20 December

Which were the most memorable art experiences of 2019? Today's answer is by Francesca Astesani and Julia Rodrigues from the curatorial agency South into North.

Our three suggestions for the ‘best of 2019’ all channel in different ways the transformative power of rethinking agency and creativity beyond individualism. We sense a growing awareness, a zeitgeist of sorts – if something of the kind can still be found in our deeply fragmented present – and it deserves celebration.

Barbara Wagner and Benjamin de Burca, Swinguerra, still, 2019.

Barbara Wagner and Benjamin de Burca, Swinguerra, Pavilion of Brazil, The 58th Venice Biennale

This two-channel video piece celebrates the beauty of resilience and collective action in the grim face of Bolsonaro’s Brazil. Collective power is here expressed through choreography, interpreting the grassroots movement of team dance competitions from the region of Recife, one of the country’s poorest areas. The artists worked closely with a group of local youngsters, many of whom identify as non-binary, to develop the choreographies that the teams dance in formation, in staged challenges. Against the backdrop of the country’s increasing intolerance, this forceful and beautiful amalgamation of dancing queer bodies left us both exhilarated and in tears.

Sonja Ferlov Mancoba, Living Branches, 1935. Museum Jorn, Silkeborg.

Sonja Ferlov Mancoba, No-one Creates Alone, Statens Museum for Kunst (National Gallery), Copenhagen. Curated by Dorthe Aagesen and Mikkel Bogh

Institutional recognition at last for the great Danish sculptor, who spent most of her life working and living in Paris. The exhibition had a non-monumental take, focusing on plaster and clay sculptures, and attempting to convey not only the poetics around the works, but also Ferlov Mancoba as a person. Featuring a vast number of drawings, letters, and photographs, this rich archive of material revealed the artist’s uncompromising belief in art’s duties to build a community and to work across cultures. For Ferlov Mancoba, ultimately, there was not such a thing as an individual artistic process: “Only through each other can we live and breathe, and no-one creates alone.”

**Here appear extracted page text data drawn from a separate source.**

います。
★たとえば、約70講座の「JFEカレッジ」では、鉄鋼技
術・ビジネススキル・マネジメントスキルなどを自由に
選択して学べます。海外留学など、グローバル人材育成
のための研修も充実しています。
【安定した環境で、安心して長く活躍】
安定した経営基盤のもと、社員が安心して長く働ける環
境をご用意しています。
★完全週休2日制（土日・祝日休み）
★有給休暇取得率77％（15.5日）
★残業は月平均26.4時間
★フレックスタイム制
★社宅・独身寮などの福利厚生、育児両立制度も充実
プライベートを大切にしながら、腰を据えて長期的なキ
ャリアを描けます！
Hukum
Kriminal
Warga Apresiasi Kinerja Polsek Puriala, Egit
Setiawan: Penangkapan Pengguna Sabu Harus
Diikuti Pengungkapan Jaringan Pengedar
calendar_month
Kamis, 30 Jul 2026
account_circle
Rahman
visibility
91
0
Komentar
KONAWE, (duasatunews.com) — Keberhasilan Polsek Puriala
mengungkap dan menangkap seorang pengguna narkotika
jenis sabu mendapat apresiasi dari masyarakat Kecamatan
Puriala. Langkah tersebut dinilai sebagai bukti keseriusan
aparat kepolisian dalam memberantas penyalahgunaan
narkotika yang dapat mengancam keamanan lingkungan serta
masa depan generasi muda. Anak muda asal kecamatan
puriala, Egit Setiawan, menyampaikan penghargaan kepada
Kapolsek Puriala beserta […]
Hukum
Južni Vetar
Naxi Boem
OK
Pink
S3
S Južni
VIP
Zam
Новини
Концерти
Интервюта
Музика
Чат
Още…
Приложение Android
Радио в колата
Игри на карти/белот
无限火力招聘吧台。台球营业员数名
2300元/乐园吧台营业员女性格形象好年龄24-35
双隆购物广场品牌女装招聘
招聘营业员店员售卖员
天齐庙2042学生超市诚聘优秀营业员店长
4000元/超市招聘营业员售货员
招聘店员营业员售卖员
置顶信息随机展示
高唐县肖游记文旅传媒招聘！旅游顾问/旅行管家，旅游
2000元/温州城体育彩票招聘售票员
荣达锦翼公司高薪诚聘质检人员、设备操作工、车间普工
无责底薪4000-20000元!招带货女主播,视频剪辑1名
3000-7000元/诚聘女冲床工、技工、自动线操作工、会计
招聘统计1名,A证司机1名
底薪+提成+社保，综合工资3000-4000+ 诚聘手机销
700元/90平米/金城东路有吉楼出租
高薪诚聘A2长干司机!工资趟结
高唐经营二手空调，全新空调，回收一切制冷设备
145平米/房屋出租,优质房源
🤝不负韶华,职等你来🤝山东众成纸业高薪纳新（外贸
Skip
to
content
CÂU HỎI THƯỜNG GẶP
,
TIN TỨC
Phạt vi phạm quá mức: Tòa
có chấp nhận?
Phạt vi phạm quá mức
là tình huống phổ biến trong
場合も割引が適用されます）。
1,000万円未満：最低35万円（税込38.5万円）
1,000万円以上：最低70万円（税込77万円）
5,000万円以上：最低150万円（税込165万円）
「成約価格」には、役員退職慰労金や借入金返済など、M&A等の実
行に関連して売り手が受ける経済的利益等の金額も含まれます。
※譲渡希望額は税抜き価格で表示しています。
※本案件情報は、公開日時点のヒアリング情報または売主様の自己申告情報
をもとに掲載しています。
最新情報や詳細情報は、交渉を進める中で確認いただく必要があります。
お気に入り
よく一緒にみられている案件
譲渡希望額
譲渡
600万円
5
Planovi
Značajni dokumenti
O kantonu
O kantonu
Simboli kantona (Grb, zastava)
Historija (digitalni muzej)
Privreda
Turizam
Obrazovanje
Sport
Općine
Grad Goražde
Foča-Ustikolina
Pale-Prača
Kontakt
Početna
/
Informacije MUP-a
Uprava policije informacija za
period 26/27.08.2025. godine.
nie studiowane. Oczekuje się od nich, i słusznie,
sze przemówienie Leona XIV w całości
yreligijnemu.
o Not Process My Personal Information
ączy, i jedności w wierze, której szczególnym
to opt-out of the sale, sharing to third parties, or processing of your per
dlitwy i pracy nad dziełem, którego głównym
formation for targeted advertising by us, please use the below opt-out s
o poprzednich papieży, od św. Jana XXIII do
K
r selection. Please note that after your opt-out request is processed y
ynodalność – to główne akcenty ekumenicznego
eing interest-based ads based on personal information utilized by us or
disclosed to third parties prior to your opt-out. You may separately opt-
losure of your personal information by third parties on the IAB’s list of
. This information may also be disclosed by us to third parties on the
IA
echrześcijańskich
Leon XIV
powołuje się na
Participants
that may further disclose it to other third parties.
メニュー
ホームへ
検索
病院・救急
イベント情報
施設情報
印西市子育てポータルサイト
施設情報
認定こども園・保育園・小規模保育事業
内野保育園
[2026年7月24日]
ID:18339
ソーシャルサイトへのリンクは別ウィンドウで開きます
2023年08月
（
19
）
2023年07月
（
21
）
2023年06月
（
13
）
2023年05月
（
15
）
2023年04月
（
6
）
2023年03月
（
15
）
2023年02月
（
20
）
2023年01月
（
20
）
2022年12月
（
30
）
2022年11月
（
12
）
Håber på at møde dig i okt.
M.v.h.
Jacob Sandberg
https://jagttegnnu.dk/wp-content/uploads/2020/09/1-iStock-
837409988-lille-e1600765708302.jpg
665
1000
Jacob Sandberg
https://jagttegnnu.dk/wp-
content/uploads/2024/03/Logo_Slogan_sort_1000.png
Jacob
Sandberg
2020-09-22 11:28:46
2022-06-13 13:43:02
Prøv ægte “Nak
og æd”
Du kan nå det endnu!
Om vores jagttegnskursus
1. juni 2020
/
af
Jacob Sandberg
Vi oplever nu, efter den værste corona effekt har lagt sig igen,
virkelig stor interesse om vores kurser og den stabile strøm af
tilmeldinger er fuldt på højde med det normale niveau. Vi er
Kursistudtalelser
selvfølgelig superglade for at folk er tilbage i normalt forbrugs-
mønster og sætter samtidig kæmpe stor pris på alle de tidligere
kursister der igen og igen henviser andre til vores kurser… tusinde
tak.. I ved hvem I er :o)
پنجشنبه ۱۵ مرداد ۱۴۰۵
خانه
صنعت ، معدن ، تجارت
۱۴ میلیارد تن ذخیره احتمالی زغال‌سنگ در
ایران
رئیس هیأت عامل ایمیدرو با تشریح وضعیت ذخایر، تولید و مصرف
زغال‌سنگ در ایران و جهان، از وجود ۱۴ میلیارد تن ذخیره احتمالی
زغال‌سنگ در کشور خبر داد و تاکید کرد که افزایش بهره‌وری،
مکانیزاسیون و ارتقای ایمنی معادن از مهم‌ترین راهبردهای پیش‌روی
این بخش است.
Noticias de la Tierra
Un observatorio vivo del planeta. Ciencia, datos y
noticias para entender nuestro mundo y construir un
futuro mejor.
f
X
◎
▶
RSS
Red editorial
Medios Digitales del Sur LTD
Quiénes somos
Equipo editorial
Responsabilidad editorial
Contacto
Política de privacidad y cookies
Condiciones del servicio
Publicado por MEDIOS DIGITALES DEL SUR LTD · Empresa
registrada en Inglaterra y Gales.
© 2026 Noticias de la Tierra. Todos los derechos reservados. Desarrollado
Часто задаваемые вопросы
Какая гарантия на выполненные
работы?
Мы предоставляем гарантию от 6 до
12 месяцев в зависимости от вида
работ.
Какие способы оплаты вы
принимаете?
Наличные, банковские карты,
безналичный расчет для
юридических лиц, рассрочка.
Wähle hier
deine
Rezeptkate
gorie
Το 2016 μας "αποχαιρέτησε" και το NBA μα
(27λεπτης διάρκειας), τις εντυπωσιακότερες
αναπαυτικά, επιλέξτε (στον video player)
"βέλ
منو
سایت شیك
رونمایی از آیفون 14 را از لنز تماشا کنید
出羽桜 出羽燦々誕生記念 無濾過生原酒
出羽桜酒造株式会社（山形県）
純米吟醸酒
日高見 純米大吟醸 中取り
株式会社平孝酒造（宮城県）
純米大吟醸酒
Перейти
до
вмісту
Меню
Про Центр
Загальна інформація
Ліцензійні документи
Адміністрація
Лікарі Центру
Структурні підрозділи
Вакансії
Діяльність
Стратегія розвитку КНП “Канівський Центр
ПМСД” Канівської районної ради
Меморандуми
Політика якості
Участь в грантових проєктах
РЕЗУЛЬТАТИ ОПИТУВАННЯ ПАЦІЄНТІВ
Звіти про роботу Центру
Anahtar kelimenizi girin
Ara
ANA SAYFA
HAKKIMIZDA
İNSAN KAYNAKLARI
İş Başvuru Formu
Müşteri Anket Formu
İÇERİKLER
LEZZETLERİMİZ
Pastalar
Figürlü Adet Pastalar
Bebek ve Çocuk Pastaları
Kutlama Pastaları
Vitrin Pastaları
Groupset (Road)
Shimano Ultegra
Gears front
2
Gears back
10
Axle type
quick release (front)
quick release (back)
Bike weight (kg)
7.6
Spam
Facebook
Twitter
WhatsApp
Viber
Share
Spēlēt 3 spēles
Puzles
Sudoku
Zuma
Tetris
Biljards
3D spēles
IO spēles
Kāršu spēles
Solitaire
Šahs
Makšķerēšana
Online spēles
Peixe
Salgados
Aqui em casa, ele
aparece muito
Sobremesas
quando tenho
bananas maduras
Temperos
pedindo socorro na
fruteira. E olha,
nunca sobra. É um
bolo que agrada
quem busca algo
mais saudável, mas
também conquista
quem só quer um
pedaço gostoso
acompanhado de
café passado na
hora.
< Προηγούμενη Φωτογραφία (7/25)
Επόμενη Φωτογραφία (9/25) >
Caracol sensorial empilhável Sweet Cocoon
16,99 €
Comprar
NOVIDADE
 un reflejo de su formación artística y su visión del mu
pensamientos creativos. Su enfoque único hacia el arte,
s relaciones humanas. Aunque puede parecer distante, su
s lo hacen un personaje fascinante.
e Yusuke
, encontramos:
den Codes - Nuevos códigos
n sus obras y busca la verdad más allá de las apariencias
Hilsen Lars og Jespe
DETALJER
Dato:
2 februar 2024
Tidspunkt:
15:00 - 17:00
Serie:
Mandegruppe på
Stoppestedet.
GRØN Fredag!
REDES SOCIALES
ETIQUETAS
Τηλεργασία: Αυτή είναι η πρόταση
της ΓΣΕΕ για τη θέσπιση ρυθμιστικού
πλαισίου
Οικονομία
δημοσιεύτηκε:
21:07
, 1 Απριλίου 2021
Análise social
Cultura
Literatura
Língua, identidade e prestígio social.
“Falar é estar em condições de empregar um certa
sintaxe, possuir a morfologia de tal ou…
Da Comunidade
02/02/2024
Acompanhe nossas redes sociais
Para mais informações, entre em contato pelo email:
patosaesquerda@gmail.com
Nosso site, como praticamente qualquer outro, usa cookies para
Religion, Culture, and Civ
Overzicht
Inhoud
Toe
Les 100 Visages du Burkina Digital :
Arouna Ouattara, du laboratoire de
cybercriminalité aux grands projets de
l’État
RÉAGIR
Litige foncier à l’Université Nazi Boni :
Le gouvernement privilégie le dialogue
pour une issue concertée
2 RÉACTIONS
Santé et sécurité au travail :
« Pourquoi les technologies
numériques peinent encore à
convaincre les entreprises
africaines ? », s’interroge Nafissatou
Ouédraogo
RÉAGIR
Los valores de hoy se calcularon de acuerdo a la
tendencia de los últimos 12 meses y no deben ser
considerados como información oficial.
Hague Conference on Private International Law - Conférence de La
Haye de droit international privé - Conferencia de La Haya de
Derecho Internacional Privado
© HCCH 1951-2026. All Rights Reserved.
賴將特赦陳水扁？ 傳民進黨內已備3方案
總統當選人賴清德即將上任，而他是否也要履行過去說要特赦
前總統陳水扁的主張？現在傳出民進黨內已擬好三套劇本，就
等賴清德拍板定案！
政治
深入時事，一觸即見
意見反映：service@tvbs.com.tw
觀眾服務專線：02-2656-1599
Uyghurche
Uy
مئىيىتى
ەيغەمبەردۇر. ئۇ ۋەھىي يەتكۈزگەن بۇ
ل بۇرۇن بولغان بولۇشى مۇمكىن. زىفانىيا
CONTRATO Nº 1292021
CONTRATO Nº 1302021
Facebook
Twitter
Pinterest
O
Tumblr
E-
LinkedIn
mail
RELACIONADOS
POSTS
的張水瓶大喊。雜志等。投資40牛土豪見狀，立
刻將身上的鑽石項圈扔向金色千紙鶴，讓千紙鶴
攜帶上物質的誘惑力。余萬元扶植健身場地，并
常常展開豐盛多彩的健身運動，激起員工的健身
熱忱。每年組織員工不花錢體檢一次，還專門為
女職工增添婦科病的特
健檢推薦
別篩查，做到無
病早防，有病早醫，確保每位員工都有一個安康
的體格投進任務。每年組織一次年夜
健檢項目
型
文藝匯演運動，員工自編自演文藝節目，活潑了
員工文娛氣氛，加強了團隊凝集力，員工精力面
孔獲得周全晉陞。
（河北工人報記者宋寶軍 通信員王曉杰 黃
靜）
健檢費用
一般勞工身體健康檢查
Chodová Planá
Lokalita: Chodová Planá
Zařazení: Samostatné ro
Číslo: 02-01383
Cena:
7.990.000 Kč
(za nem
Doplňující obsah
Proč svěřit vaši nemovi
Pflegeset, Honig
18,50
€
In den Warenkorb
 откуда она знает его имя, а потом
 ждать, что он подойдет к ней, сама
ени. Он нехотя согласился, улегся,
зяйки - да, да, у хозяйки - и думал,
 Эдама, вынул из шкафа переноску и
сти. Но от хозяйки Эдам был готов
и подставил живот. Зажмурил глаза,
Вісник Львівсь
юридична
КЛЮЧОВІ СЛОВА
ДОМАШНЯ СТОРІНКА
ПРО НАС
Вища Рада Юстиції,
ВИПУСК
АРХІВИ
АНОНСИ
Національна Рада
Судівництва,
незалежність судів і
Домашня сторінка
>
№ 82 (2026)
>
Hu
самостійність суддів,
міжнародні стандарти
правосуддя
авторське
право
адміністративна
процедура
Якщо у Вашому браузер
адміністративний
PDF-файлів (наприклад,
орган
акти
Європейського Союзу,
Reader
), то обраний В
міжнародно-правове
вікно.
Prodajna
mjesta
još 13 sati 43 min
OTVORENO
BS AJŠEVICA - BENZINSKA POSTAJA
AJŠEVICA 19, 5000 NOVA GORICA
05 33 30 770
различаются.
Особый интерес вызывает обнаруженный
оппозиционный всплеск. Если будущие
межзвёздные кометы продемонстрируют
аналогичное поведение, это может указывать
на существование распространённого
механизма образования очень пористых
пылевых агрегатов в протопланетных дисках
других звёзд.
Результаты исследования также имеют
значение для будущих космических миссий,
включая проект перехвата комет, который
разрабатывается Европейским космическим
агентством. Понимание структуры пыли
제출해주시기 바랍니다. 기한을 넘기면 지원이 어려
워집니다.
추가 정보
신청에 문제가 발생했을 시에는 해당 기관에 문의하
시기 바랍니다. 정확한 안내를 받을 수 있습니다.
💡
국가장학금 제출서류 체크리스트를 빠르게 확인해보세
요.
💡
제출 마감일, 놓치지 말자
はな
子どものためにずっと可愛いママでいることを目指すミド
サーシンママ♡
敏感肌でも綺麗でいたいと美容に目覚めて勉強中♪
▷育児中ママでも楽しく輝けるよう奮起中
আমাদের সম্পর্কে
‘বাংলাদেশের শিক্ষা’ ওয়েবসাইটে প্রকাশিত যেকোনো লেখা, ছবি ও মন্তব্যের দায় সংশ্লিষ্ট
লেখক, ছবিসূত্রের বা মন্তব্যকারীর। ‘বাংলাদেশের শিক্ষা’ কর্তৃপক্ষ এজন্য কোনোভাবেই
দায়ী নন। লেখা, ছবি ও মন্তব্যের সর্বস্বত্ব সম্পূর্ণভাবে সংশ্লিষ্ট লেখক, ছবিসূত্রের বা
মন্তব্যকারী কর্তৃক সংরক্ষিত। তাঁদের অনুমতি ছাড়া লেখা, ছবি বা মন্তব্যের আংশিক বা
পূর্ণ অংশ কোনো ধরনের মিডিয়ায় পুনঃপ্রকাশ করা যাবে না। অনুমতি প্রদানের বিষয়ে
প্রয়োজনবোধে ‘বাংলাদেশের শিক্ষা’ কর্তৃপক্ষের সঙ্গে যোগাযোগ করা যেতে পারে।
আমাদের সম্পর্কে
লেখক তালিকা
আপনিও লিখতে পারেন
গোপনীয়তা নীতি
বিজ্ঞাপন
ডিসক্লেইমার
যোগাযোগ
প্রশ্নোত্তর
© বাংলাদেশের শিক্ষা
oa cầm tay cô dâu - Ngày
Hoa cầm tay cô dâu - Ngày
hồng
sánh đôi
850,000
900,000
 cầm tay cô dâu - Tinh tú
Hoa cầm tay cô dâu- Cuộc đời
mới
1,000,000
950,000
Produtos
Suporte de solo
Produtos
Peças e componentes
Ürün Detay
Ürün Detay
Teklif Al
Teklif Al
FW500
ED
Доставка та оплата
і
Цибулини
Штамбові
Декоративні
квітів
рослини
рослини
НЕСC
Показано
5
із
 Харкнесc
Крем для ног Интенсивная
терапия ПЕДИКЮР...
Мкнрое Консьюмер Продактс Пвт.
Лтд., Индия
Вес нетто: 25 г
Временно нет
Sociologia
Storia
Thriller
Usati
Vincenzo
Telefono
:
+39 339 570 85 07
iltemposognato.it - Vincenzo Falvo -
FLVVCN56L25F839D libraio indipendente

The Serpentine Podcast: On General Ecology, Serpentine Galleries, London

The four episodes of this podcast, hosted by artist Victoria Sin and Lucia Pietroiusti, spin out of the Serpentine research project On General Ecology (2018–2019), an interdisciplinary platform that explored post-humanism, plurality, and interspecies consciousness in the light of environmental issues and climate change. Sin and Pietroiusti interview some of the key participants in the series of performances and symposiums held over the year-long program. From animal consciousness to plant sex, we are invited on a timely journey into complexity, where our conception of individuality shatters and expands in a plurality of directions. Beautifully entertaining, with endearing sound contributions by artists including Jenna Sutela, Vivian Caccuri, Chris Watson, Elvia Wilke, Antoine Bertin, Michael Marder, and Rosa Johan Uddoh. 

– Francesca Astesani (b. 1980, Italy) and Julia Rodrigues (b. 1978, Brazil) live and work in Copenhagen, where they founded and run the curatorial agency South into North, which specialises in contemporary art commissions. South into North is currently curating the art strategy for the New North Zealand Hospital in Hillerød (DK). In the pipeline for 2020, there are several projects in connection with international institutions, with artists Tue Greenfort, Haegue Yang, Daiga Grantina, Jon Rafman, and Do Ho Suh, amongst others.